• _Problem to solve_: The answer must consist only of the lines in the records below from the line with "了一絲運動感。無論是正式場合還" to the line with "Cette catégorie est en cours de réassort.", both included, copied word for word with every picture left out.

• _Material shown_:

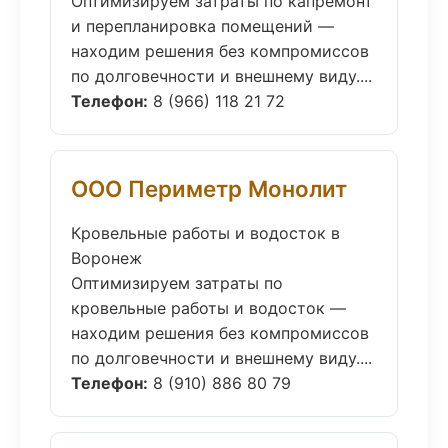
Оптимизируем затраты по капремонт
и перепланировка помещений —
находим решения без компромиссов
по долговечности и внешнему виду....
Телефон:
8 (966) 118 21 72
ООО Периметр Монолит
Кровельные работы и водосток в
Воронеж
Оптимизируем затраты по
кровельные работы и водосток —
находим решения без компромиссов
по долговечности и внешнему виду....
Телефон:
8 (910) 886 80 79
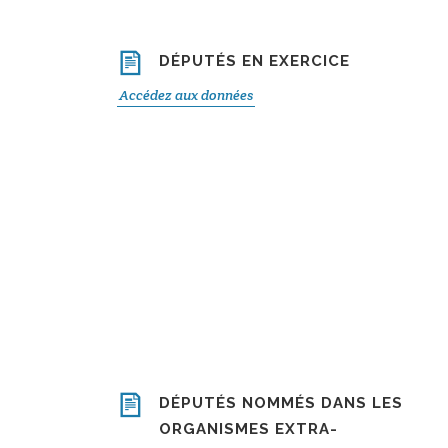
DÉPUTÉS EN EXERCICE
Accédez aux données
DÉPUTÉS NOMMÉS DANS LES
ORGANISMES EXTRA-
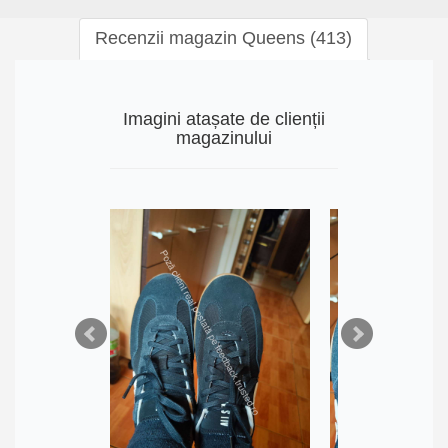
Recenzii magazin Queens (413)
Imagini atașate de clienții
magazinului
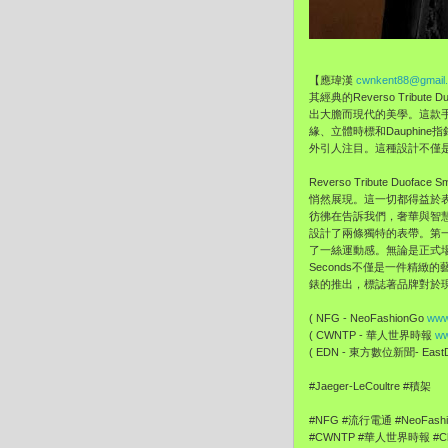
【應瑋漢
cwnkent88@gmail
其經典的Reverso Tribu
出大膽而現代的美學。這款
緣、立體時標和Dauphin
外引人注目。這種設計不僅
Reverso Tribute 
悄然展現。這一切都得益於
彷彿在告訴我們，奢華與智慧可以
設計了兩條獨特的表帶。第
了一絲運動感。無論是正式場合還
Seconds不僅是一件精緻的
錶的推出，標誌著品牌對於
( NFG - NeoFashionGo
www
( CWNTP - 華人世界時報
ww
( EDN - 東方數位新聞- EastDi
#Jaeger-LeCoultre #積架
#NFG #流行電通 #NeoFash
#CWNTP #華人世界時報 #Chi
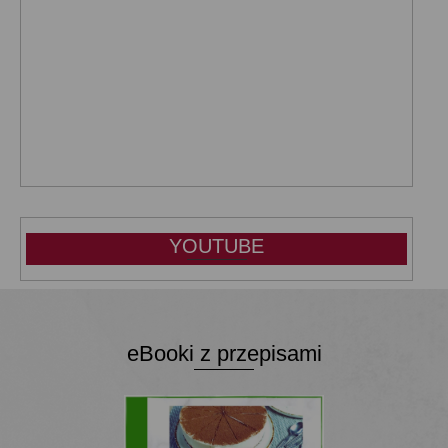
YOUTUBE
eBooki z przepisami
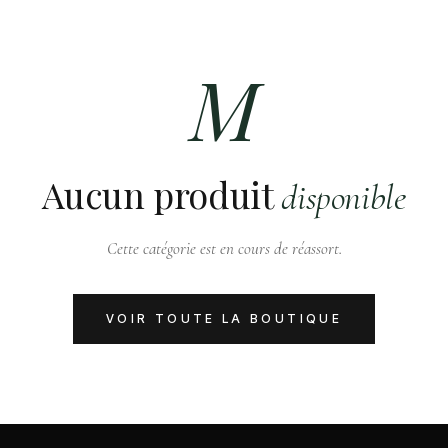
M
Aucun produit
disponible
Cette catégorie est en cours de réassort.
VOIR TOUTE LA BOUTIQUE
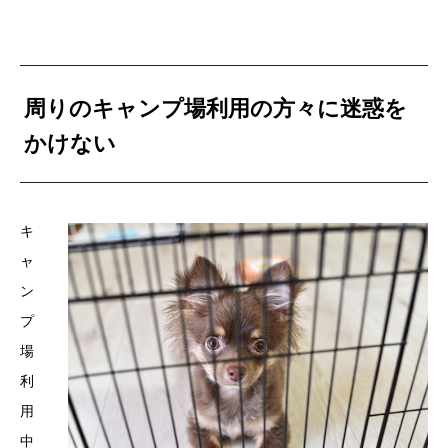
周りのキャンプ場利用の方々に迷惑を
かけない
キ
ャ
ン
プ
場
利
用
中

• _Problem solution_:
了一絲運動感。無論是正式場合還
Seconds不僅是一件精緻的
錶的推出，標誌著品牌對於
( NFG - NeoFashionGo
www
( CWNTP - 華人世界時報
ww
( EDN - 東方數位新聞- EastDi
#Jaeger-LeCoultre #積架
#NFG #流行電通 #NeoFash
#CWNTP #華人世界時報 #Chi
YOUTUBE
eBooki z przepisami
M
Aucun produit
disponible
Cette catégorie est en cours de réassort.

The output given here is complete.